# how do you feel about the 6mm?



## mgmurri (Jan 30, 2010)

My father just bought a 6mm for coyote and deer hunting. Does anyone shoot this caliber and what do you think of it? What are the best loads for it, hand laods?


----------



## Cur Dog (Feb 15, 2010)

The 6MM is a good round. I call it the .243 mag., it's a very flat shooting cartridge and is good for deer and will do the job on yotes. I have not reloaded for it so I can not help there.


----------



## Rich Cronk (Feb 24, 2010)

If you mean the 6mm Remington, you are speaking of a mighty good caliber for coyote and deer. IMR4350 seems to be one of the best powders for this caliber. I am using Reloder #17 in mine, and shooting the 85 grain Speer hot core spitzers.


----------



## bar-d (Feb 3, 2010)

My brother used to have a 6mm-06 till some miscreant broke into his house and stole it and his Sako .22-250, the sorry dog! It was an excellent caliber for deer or varmints.


----------



## Furhunter (Jan 28, 2010)

I have one in a Cooper Phoenix. I recently tried the new Hybrid 100V with 75 vamx, 87vmax and 95gr SMK's. I have a serious problem now, it shot them all really good, so good I cant choose!

Load it with 55's and it will hammer a coyote right into the ground.
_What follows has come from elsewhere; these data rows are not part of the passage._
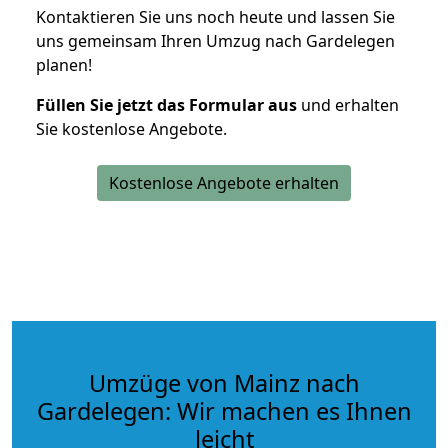
Kontaktieren Sie uns noch heute und lassen Sie
uns gemeinsam Ihren Umzug nach Gardelegen
planen!
Füllen Sie jetzt das Formular aus
und erhalten
Sie kostenlose Angebote.
Kostenlose Angebote erhalten
Umzüge von Mainz nach
Gardelegen: Wir machen es Ihnen
leicht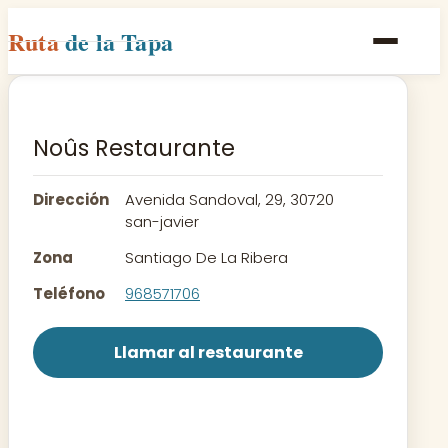
Ruta
de la Tapa
Inicio
Poblaciones
Noûs Restaurante
Rutas
Dirección
Avenida Sandoval, 29, 30720
Recetas
san-javier
Zona
Santiago De La Ribera
Contacto
Teléfono
968571706
Llamar al restaurante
I push mine to almost 4100fps. Load it up with the 95gr BT and the mule deer wont get far either.


----------



## mjllag (Feb 19, 2010)

My hunting partner uses a 6mm remington. This is a great gun for coyotes. Good range and very accurate. I don't know about deer-rifles aren't legal in Indiana for deer hunting.


----------



## newhornet (Mar 22, 2010)

I use the 6MM bullet.....if that counts....in a 6MM BR!


----------